Anza Borrego, le désert tout en bas à gauche
Tout en bas à gauche de la carte des Etats-Unis, Anza Borrego est le dernier désert avant d'aborder le Mexique. Pas si éloigné de Los Angeles, mais qui mérite bien son nom de désert tant il semble à l'abri des transhumances touristiques, au moins en ce début mai. Il est vrai que le temps ne se prête guère à la balade, puisque sur la route en venant de LA, je subis une averse de neige fondue et le thermomètre de ma voiture indique bien 3°C : étonnant (et atypique) en cet endroit à quelques encablures de la frontière mexicaine. Mon hôtel avec son air de village du Far West est donc désert (tout juste un couple d'Allemands entraperçu au restaurant), et j'occupe la maison du Docteur sans voisins pour me perturber. Le village de Borrego Springs, "capitale" d'Anza Borrego, consiste en quelques maisons au milieu d'une plaine aride, elle-même entourée d'un rideau de petites montagnes : 2 hôtels, 2 restos, 2 cafés, 1 magasin, le compte est bon.

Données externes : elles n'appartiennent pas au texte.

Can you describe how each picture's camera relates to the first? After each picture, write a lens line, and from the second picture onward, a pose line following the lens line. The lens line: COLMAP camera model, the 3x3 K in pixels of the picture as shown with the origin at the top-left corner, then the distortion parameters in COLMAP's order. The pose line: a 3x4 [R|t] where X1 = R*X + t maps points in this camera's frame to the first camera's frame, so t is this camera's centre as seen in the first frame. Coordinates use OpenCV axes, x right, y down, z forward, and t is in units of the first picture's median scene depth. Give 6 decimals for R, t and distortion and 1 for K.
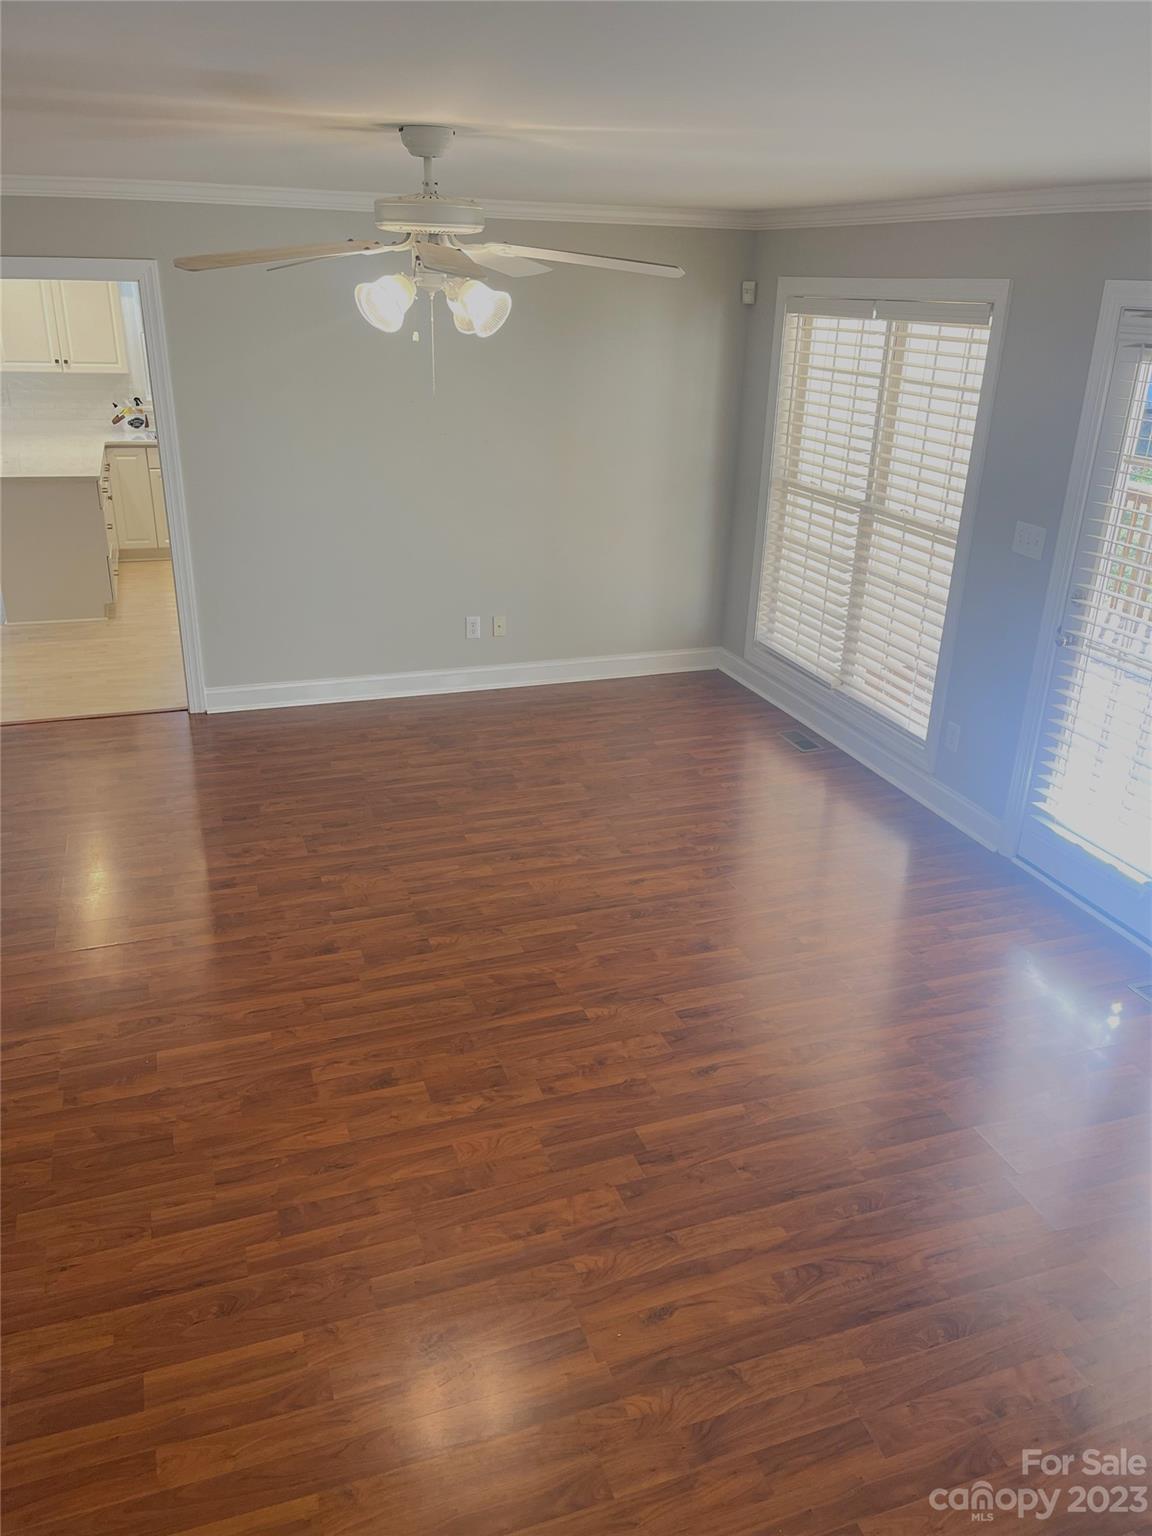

Une balade de bon matin, en remontant une petite vallée, m'amène à une jolie oasis, quelques palmiers profitant d'un cours d'eau maigrelet qui se fraie un passage jusqu'à la plaine.
L'exploration d'une fraction de ce grand désert m'emmène ensuite plus au sud, où une piste serpente dans une autre plaine désertique. Les agaves parsèment la maigre végétation, leur fleur unique achevant de sécher tristement au soleil, un sentier mène à des peintures rupestres, rouges, datant d'une époque révolue et inconnue, un autre à des trous dans la roche qui rappellent que des femmes ont "cuisiné" là durant des lustres, jusqu'à laisser l'empreinte de leurs efforts, plus loin, une trouée cachée dans la montagne se dévoile, offrant une vue sur les reliefs arides tout autour. Il est temps de quitter Anza Borrego le soir venu, jusqu'au lac Salton. Retenue qui porte bien son nom, hélas, puisqu'il est devenu tellement salé que toute vie en a disparu, et que les hommes ne savent plus quoi en faire.